Task description: Your response should consist of the entire listing, transcribed exactly, with every image left out.

Data provided:

== Segment start ==

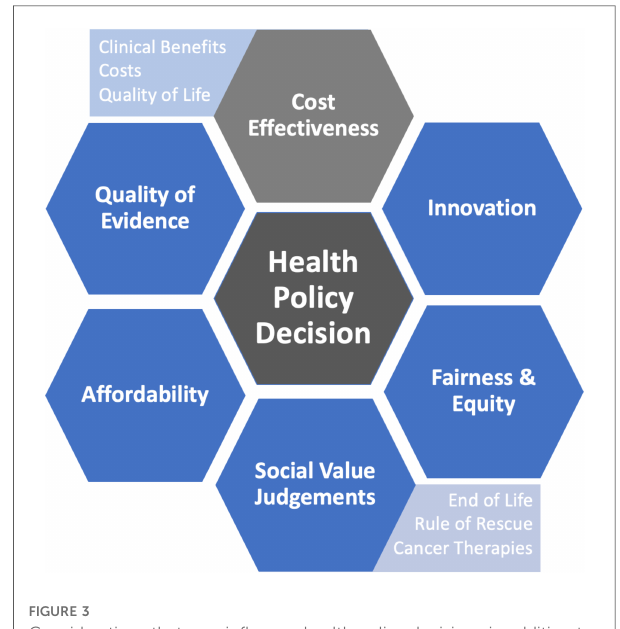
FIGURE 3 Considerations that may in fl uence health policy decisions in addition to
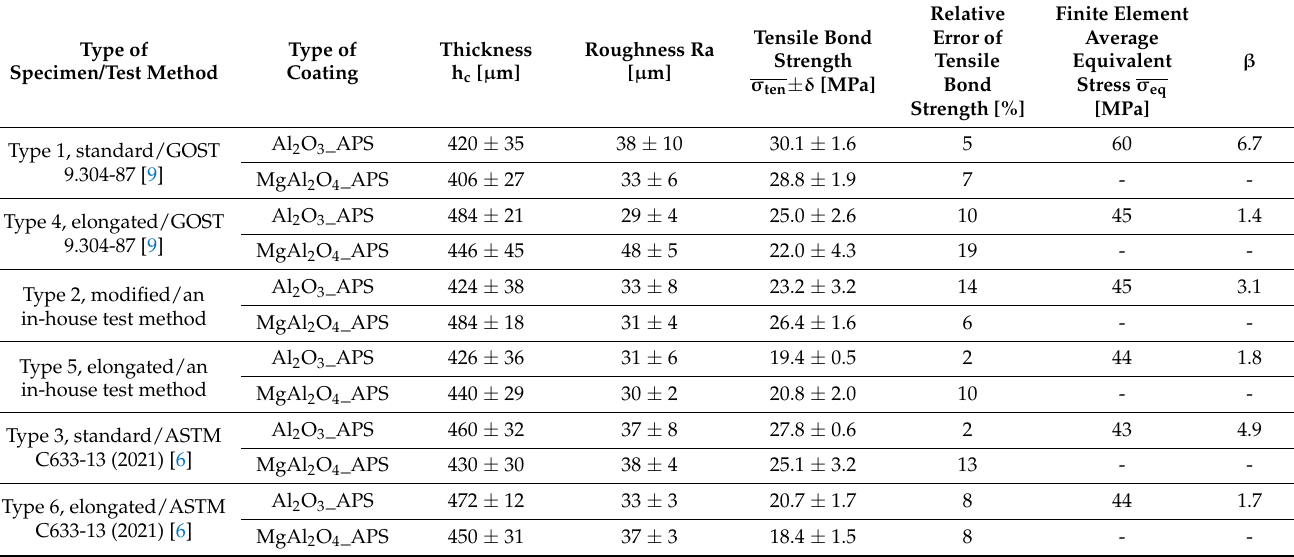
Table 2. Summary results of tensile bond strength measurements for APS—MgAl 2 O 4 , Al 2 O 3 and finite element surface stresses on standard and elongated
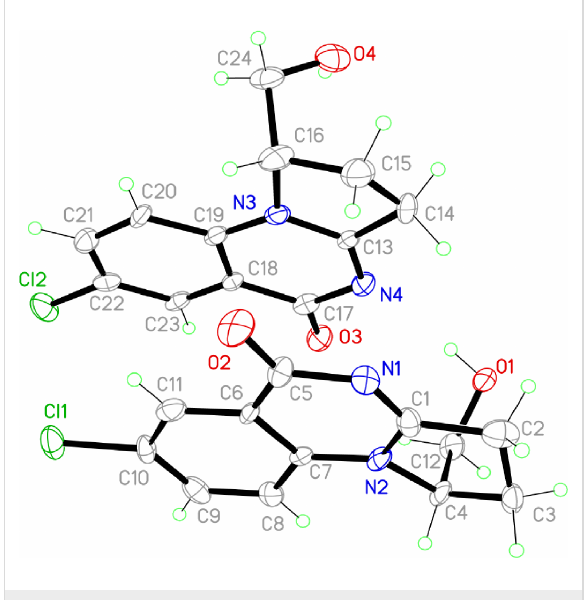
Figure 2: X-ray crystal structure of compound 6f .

== Segment end ==

Exercise solution:
FIGURE 3 Considerations that may in fl uence health policy decisions in addition to
Table 2. Summary results of tensile bond strength measurements for APS—MgAl 2 O 4 , Al 2 O 3 and finite element surface stresses on standard and elongated
Figure 2: X-ray crystal structure of compound 6f .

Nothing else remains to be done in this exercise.